Disconsolate, the man returns to his cave. Staking his life on the sage’s instructions, and now believing he is without hope, the man abandons all his wishes and efforts and need to control his road to enlightenment. He does not know what to do. So, he does what knows best: he begins meditating. And in a short while, much to his astonishment, his confusion begins to dissolve, and his inner world comes to life. A weight falls away and he feels lighter, and regenerated. When he walks out of the cave, the sky is bluer, the snow capped mountains whiter, and the world around him more vivid.

There is no doubt that all too often, our efforts–to succeed or achieve or attain–get in the way of our living. It brings to mind my favorite Robert Capon quote, “We live life like ill-taught piano students. So inculcated with the flub that will get us in dutch, we don’t hear the music, we only play the right notes.”

I understand. I was weaned on a spirituality that predicated itself on artifice. In other words, the importance is placed upon appearance, rather that just being. (It was vital to “look spiritual.” Which begs the question, “What do spiritual people look like?” As a boy, I always thought the “spiritual people” looked as if some part of their clothing was a size too small.)

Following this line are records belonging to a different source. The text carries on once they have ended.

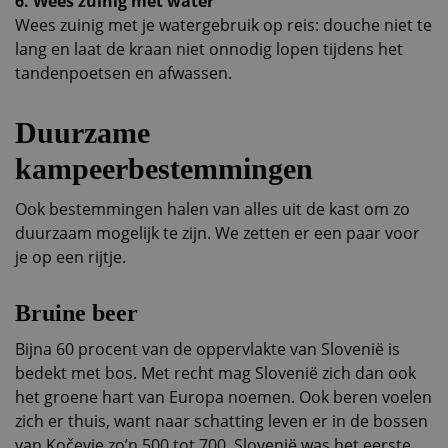
6. Wees zuinig met water
Wees zuinig met je watergebruik op reis: douche niet te
lang en laat de kraan niet onnodig lopen tijdens het
tandenpoetsen en afwassen.
Duurzame
kampeerbestemmingen
Ook bestemmingen halen van alles uit de kast om zo
duurzaam mogelijk te zijn. We zetten er een paar voor
je op een rijtje.
Bruine beer
Bijna 60 procent van de oppervlakte van Slovenië is
bedekt met bos. Met recht mag Slovenië zich dan ook
het groene hart van Europa noemen. Ook beren voelen
zich er thuis, want naar schatting leven er in de bossen
van Kočevje zo’n 500 tot 700. Slovenië was het eerste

What is it we are holding on to–so rigid, so firm, white-knuckled in our determination?  At some point, we’ve got to breathe.  Just breathe.  Without realizing it (and after the sage’s disheartening news), the man in the story “let go.”

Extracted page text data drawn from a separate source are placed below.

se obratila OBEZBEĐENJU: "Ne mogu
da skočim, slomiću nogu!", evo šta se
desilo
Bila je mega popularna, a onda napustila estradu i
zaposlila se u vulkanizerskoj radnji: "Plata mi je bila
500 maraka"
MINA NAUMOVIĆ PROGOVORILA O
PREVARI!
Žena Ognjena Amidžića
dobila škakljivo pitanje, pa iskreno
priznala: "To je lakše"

He let go of the need to see life as a problem to be solved.
He let go of the need to have the correct answers (or experiences) for his “enlightenment.”
He let go of the need to see his spiritual life in terms of a formula.
He let go of the restraints that come from public opinion.

Abandon your masterpiece, sink into the real masterpiece.
Leonard Cohen

Without realizing it, he took Leonard Cohen’s advice. He abandoned his “masterpiece”–the perception of what he needed to accomplish, or how he needed to appear, or what he needed to feel–in order to allow himself to sink down into this life, this moment, even with all of its uncertainty and insecurity.

So a big thank you to Terry Hershey for those words of wisdom.